*** Data provided
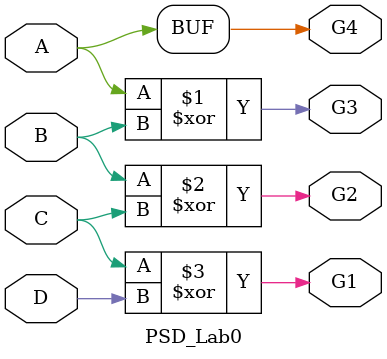
<source format=v>
`timescale 1ns / 1ps
module PSD_Lab0(
    input A,
    input B,
    input C,
    input D,
    output G1,
    output G2,
    output G3,
    output G4
    );
assign G4 = A;
assign G3 = A ^ B;
assign G2 = B ^ C;
assign G1 = C ^ D;

endmodule

</source>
******
**What you should do:** Please restate the data word for word, leaving out any picture it holds.

**Written response:**
<source format=v>
`timescale 1ns / 1ps
module PSD_Lab0(
    input A,
    input B,
    input C,
    input D,
    output G1,
    output G2,
    output G3,
    output G4
    );
assign G4 = A;
assign G3 = A ^ B;
assign G2 = B ^ C;
assign G1 = C ^ D;

endmodule

</source>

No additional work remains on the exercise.